**Your objective**: After finding the line containing "cup: present [240,438,274,497]" below, please output that line and each following one through the line containing "decorative plate: none", exactly as written.

**Information**:
§
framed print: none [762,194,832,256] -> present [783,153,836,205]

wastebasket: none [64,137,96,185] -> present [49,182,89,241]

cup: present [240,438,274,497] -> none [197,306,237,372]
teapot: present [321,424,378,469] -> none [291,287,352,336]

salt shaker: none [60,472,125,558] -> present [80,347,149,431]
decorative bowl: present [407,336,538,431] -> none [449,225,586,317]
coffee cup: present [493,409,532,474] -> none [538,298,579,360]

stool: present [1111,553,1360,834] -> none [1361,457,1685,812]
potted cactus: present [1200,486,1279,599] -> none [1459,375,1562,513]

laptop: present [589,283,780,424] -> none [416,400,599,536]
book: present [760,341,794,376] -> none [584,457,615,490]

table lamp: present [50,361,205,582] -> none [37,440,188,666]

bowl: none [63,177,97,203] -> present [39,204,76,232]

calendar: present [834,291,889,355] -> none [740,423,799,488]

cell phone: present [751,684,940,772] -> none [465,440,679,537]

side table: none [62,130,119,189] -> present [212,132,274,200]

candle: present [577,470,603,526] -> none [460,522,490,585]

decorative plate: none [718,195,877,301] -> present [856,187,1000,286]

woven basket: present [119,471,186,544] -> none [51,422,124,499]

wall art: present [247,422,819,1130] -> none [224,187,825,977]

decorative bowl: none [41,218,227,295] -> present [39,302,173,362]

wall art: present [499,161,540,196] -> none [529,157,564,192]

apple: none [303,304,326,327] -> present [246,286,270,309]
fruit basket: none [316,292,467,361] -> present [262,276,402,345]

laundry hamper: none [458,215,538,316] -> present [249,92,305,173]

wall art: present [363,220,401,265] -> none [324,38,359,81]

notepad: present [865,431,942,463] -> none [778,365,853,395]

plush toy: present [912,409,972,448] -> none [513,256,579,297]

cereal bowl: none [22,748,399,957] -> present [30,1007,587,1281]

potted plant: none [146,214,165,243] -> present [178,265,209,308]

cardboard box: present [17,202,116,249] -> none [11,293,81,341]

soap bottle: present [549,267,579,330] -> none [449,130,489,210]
§
**Solution to the exercise**:
cup: present [240,438,274,497] -> none [197,306,237,372]
teapot: present [321,424,378,469] -> none [291,287,352,336]

salt shaker: none [60,472,125,558] -> present [80,347,149,431]
decorative bowl: present [407,336,538,431] -> none [449,225,586,317]
coffee cup: present [493,409,532,474] -> none [538,298,579,360]

stool: present [1111,553,1360,834] -> none [1361,457,1685,812]
potted cactus: present [1200,486,1279,599] -> none [1459,375,1562,513]

laptop: present [589,283,780,424] -> none [416,400,599,536]
book: present [760,341,794,376] -> none [584,457,615,490]

table lamp: present [50,361,205,582] -> none [37,440,188,666]

bowl: none [63,177,97,203] -> present [39,204,76,232]

calendar: present [834,291,889,355] -> none [740,423,799,488]

cell phone: present [751,684,940,772] -> none [465,440,679,537]

side table: none [62,130,119,189] -> present [212,132,274,200]

candle: present [577,470,603,526] -> none [460,522,490,585]

decorative plate: none [718,195,877,301] -> present [856,187,1000,286]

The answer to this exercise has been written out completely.